" Catch the chair before it goes over! " Wireman roared, but I couldn't - I had only one arm, and Elizabeth was clutching it. Was docked in it.
Hadlock grabbed one of the push-handles and the chair skittered sideways instead of toppling backwards. It struck Jimmy Yoshida's desk. Now Elizabeth was in full seizure mode, jittering back and forth in her chair like a puppet. The snood came loose from her hair and flailed, sparkling, in the light of the overhead fluorescents. Her feet jerked and one of her scarlet pumps went flying off. The angels want to wear my red shoes, I thought, and as if the line had summoned it, blood burst from her nose and mouth.
"Hold her!" Hadlock shouted, and Wireman threw himself across the arms of the chair.
She did this, I thought coldly. Perse. Whoever she is.
"I've got her!" Wireman said. "Call 911, doc, for Christ's sake!"
Hadlock hurried around the desk, picked up the phone, dialed, listened. "Fuck! I just get more dial-tone!"
I snatched it from him. "You must have to dial 9 for an outside line," I said, and did it with the phone cradled between my ear and shoulder. And when the calm-voiced woman on the other end asked me the nature of my emergency, I was able to tell her. It was the address I couldn't remember. I couldn't even remember the name of the gallery.
I handed the phone to Hadlock and went back around the desk to Wireman.
"Christ Jesus," he said. "I knew we shouldn't have brought her, I knew... but she was so fucking insistent."
"Is she out?" I looked at her, slumped in her chair. Her eyes were open, but they looked vacantly at a point in the far corner. "Elizabeth?" There was no response.
"Was it a stroke?" Wireman asked. "I never knew they could be so violent."
"That was no stroke. Something shut her up. Go to the hospital with her-"
"Of course I'll-"
"And if she says anything else, listen."
Hadlock came back. "They're waiting for her at the hospital. An ambulance will be here any minute." He stared hard at Wireman, and then his look softened. "Oh, all right," he said.
"Oh all right?" Wireman asked. "What does that mean, oh all right?"
"It means if something like this was going to happen," Hadlock said, "where do you think she would have wanted it to happen? At home in bed, or in one of the galleries where she spent so many happy days and nights?"

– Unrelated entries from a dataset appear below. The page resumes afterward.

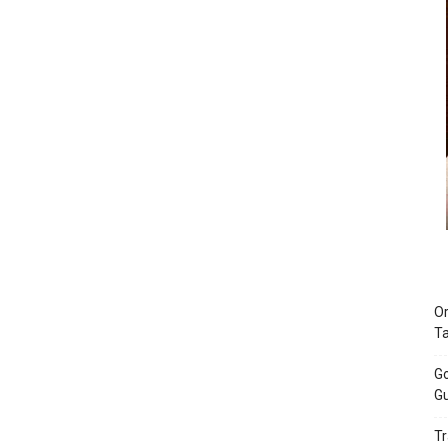
Or
T
Go
Gu
Tr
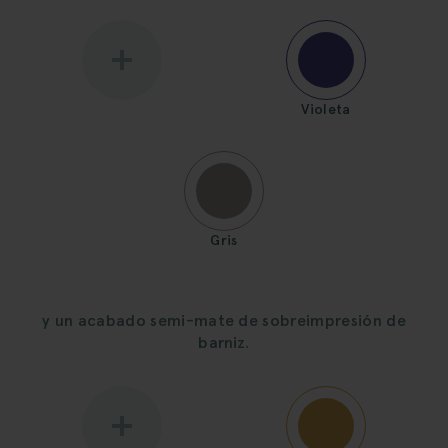
Violeta
Gris
y un acabado semi-mate de sobreimpresión de
barniz.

Wireman took in a deep, shaky breath, let it out, nodded, then knelt beside her and began to brush at her hair. Elizabeth's face was patchy-red in places, and bloated, as if she were having an extreme allergic reaction.
Hadlock bent and tilted her head back, trying to ease her terrible rasping. Not long after, we heard the approaching warble of the ambulance.
viii
The show dragged on and I stuck it out, partly because of all the effort Dario, Jimmy, and Alice had put into the thing, but mostly for Elizabeth. I thought it was what she would have wanted. My moment in the sun, she'd called it.
I didn't go to the celebratory dinner afterwards, though. I made my excuses, then sent Pam and the girls on with Kamen, Kathi, and some others from Minneapolis. Watching them pull away, I realized I hadn't made arrangements for a ride to the hospital. While I was standing there in front of the gallery, wondering if Alice Aucoin had left yet, a beat-to-shit old Mercedes pulled up beside me, and the passenger window slid down.
"Get in," Mary Ire said. "If you're going to Sarasota Memorial, I'll drop you off." She saw me hesitate and smiled crookedly. "Mary's had very little to drink tonight, I assure you, and in any case, the Sarasota traffic goes from clogged to almost zero after ten PM - the old folks take their Scotch and Prozac and then curl up to watch Bill O'Reilly on TiVo."
I got in. The door clunked when it shut, and for one alarming moment I thought my ass was going to keep descending until it was actually on Palm Avenue. Finally my downward motion stopped. "Listen, Edgar," she said, then hesitated. "Can I still call you Edgar?"
"Of course."
She nodded. "Lovely. I couldn't remember with perfect clarity what sort of terms we parted on. Sometimes when I drink too much..." She shrugged her bony shoulders.
"We're fine," I said.
"Good. As for Elizabeth... not so good. Is it?"
I shook my head, not trusting myself to speak. The streets were almost deserted, as promised. The sidewalks were dead empty.
"She and Jake Rosenblatt were a thing for awhile. It was pretty serious."
"What happened?"
Mary shrugged. "Can't say for sure. If you forced me to guess, I'd say that in the end she was just too used to being her own mistress to be anyone else's. Other than on a part-time basis, that is. But Jake never got over her."
I remembered him saying Fuck the rules, Miss Eastlake! and wondered what he had called her in bed. Surely not Miss Eastlake. It was a sad and useless bit of speculation.
"Maybe this is for the best," Mary said. "She was guttering. If you'd known her in her prime, Edgar, you'd know she wasn't the sort of woman who'd want to go out that way."